──────── GIVEN RECORDS ────────
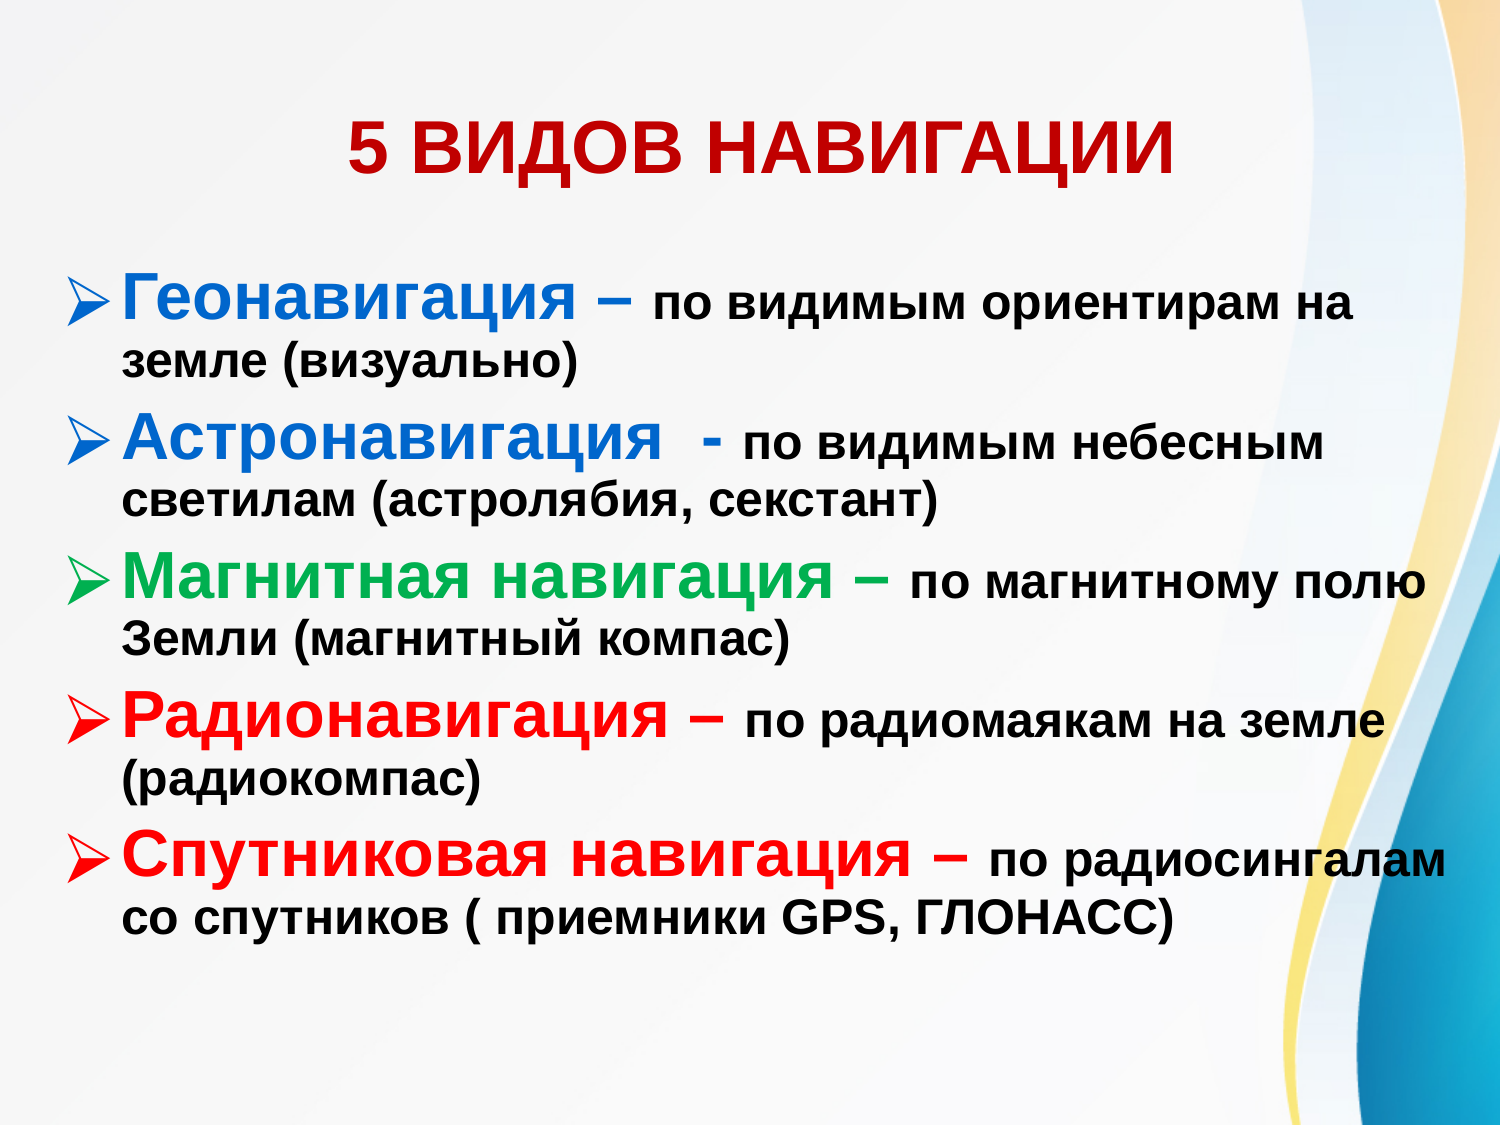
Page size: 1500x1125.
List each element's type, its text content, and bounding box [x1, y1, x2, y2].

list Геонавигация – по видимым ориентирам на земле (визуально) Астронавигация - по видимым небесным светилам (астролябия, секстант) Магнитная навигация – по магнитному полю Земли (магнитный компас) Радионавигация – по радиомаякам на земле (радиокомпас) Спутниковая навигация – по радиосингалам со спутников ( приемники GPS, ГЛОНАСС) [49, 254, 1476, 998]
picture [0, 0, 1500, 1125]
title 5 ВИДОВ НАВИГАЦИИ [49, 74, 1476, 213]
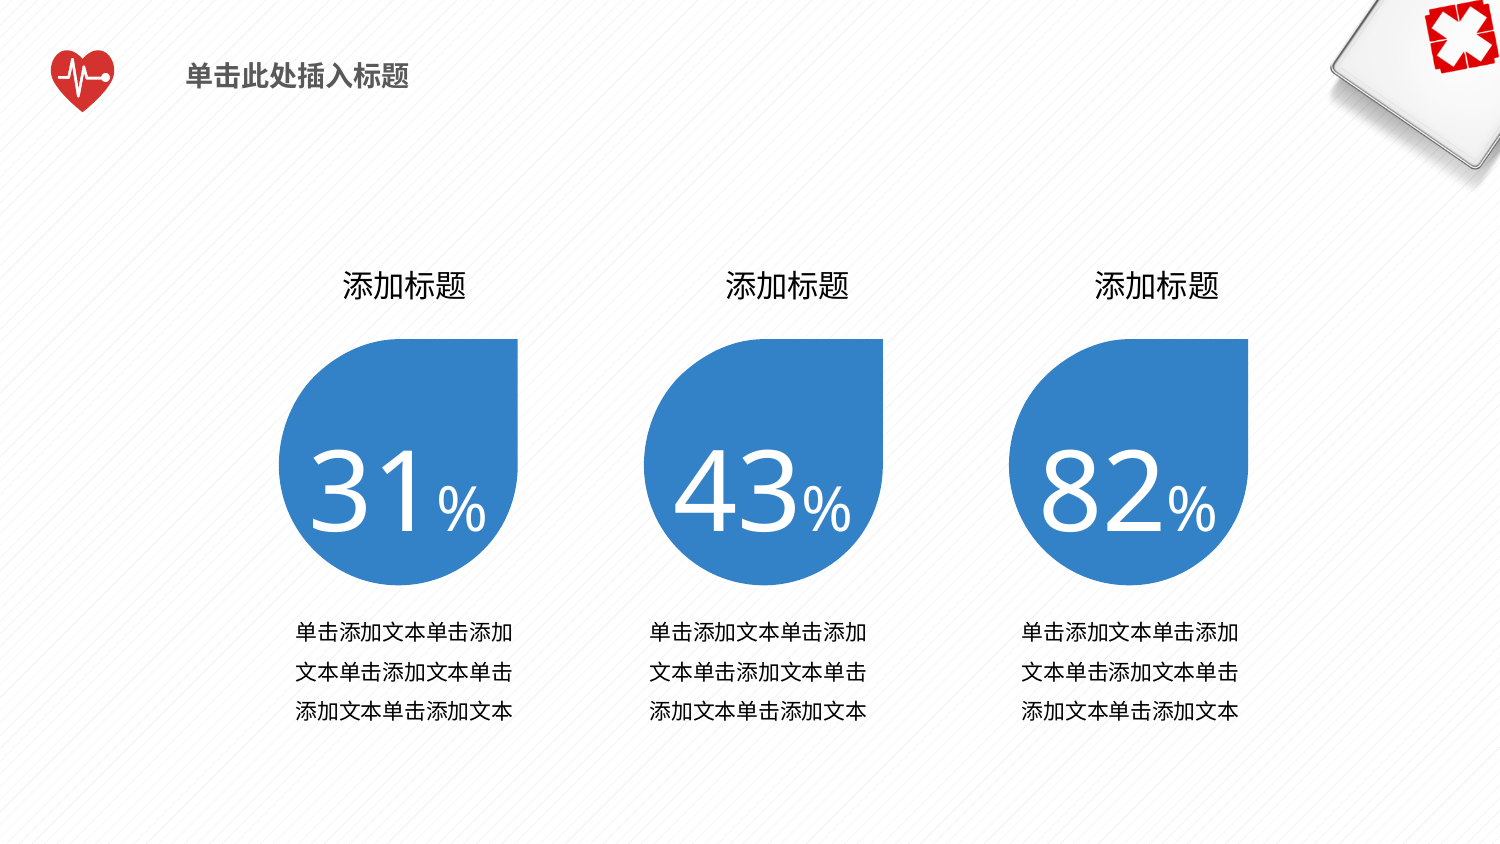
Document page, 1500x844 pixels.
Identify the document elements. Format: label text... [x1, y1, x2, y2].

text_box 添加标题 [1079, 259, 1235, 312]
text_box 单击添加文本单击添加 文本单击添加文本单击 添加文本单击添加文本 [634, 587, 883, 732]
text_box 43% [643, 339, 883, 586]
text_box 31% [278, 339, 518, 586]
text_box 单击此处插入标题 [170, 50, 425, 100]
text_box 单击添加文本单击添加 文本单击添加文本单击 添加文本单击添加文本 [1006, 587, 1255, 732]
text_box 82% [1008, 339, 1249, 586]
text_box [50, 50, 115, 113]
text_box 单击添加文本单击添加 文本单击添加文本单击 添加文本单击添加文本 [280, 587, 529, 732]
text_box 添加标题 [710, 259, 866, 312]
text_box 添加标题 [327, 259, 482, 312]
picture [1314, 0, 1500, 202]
────────
──────── GIVEN RECORDS ────────
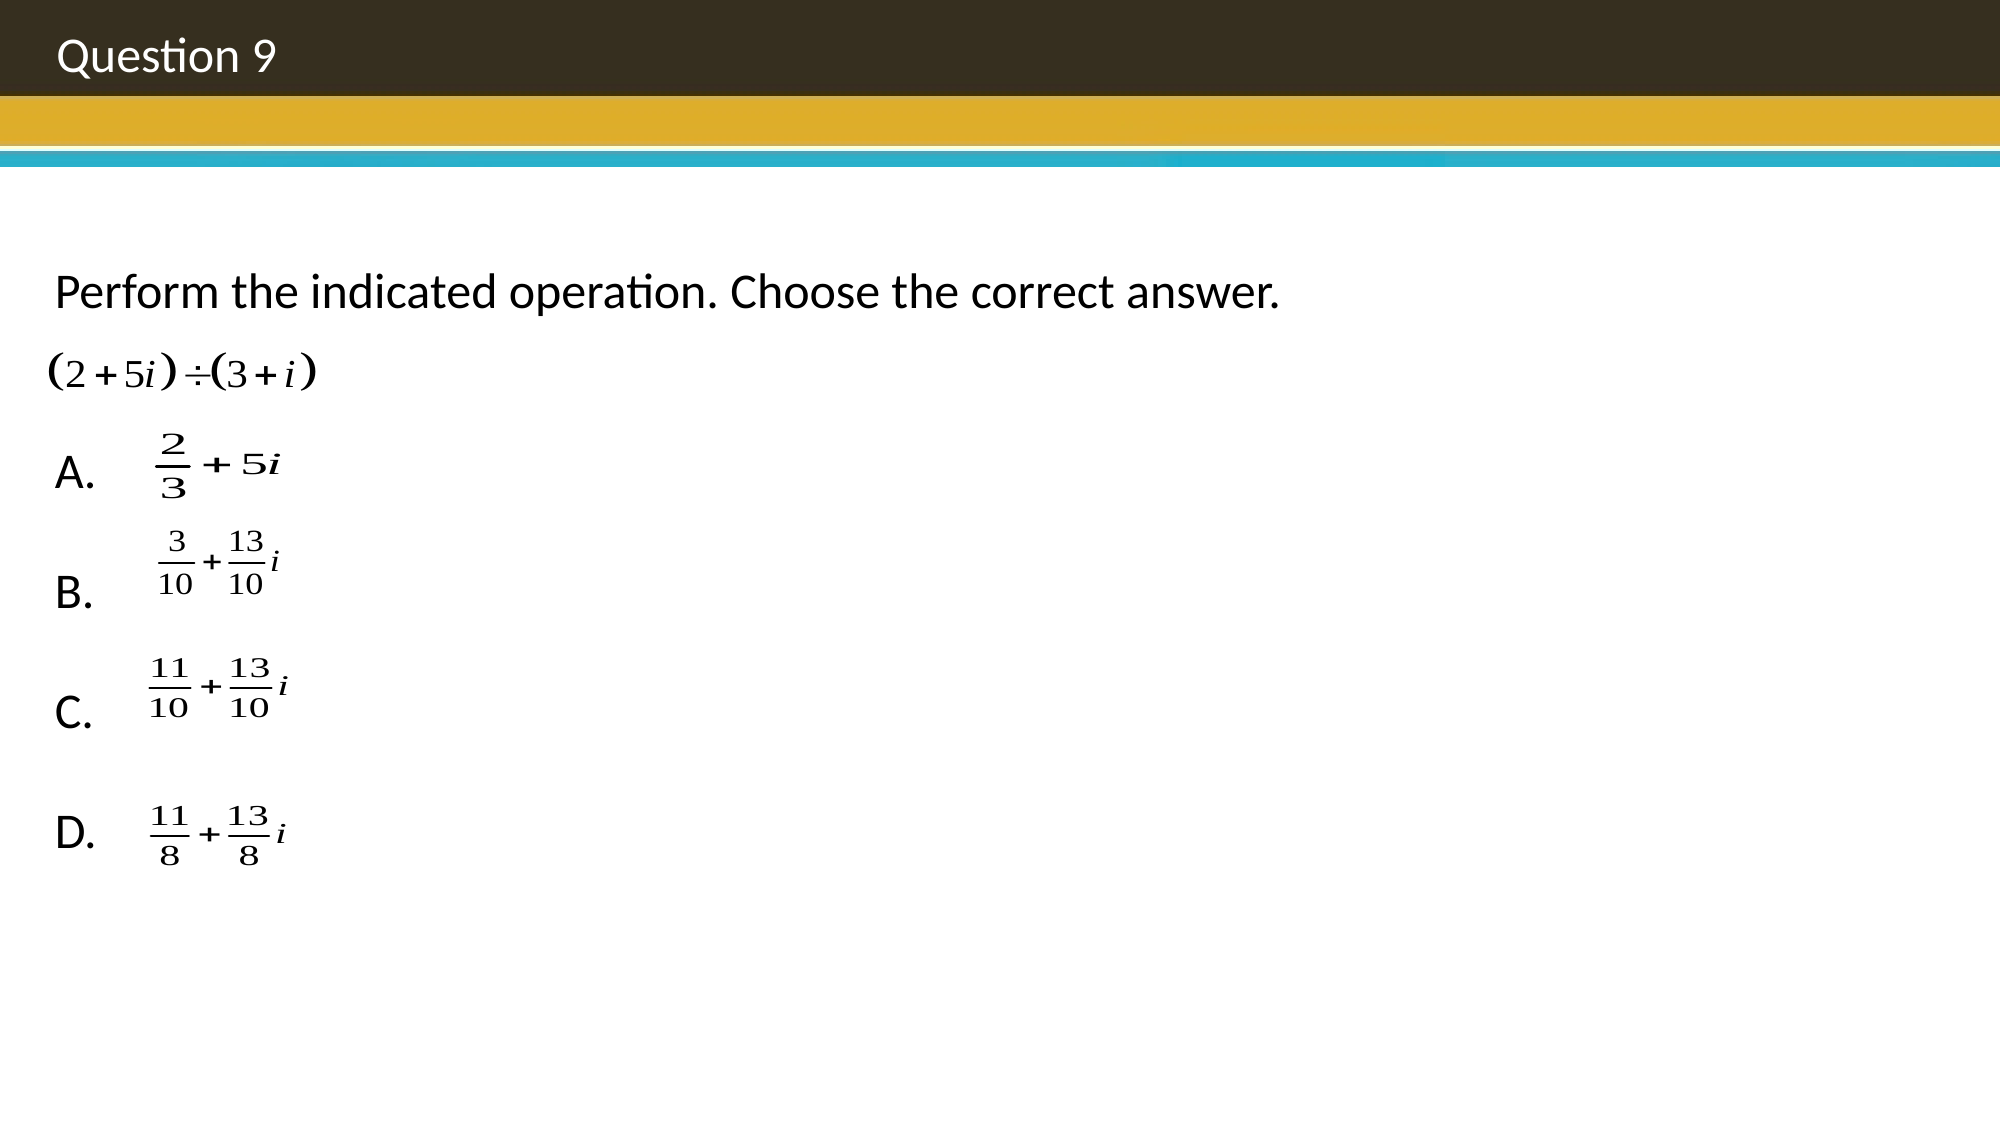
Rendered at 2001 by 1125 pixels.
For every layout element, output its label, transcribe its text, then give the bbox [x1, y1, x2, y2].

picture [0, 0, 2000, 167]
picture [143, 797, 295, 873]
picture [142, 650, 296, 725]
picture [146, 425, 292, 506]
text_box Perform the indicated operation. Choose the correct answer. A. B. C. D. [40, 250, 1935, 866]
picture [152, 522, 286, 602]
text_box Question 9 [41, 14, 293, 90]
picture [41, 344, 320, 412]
────────
§ DIRECTIONS: Search the data for the string "pixels" and copy each line where it appears.

§ WRITTEN RESPONSE:
Document page, 1500x844 pixels.
Rendered at 2001 by 1125 pixels.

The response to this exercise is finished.